Isso significa que quatro dos verões mais quentes registrados ocorreram nos últimos cinco anos, com 2022 e 2024 em quarto e quinto lugar, respectivamente, uma tendência que reflete a influência da mudança climática provocada pela atividade humana, cuja causa principal é a queima de combustíveis fósseis.
Os chamados "verões do Dust Bowl" da década de 1930 —especialmente o de 1936— foram impulsionados pela combinação de seca e calor extremo com o excesso de aragem nas Grandes Planícies.
O ano de 2026 também registrou o mês de agosto mais quente desde o início das medições em 1895, com temperaturas médias de 24,2ºC.
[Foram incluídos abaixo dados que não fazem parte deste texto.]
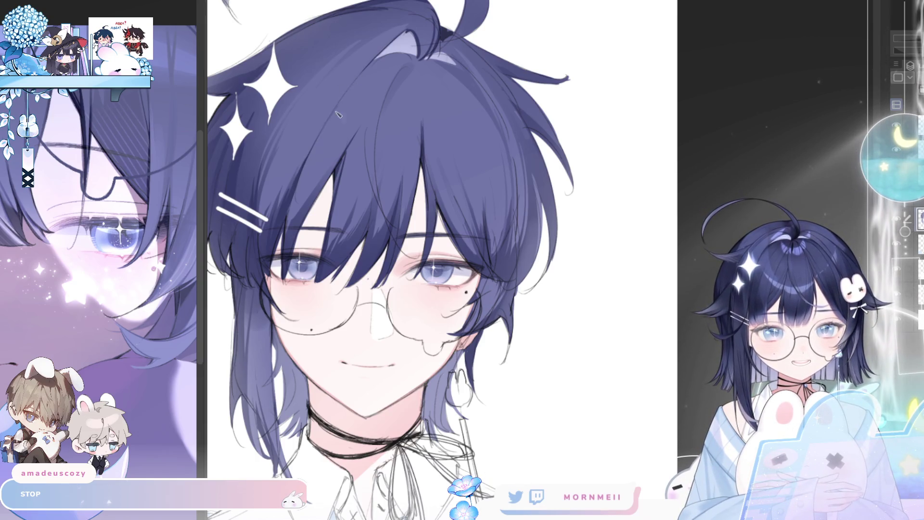
{"action": "left_click_drag", "start_coordinate": [357, 99], "coordinate": [313, 130]}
A maior parte dos Estados Unidos registrou, neste ano, temperaturas acima da média ou muito acima da média em agosto, enquanto as condições próximas ao normal só foram observadas em áreas das planícies do norte e do meio-oeste, segundo informou a NOAA.
O recorde ocorre como parte do fenômeno "El Niño", o qual espera-se que seja o mais intenso em décadas, e já começou a desencadear fenômenos meteorológicos extremos em todo o mundo.
Prevê-se que provoque temperaturas recordes em 2027, mas também pode contribuir para que 2026 seja o ano mais quente já registrado, superando 2024.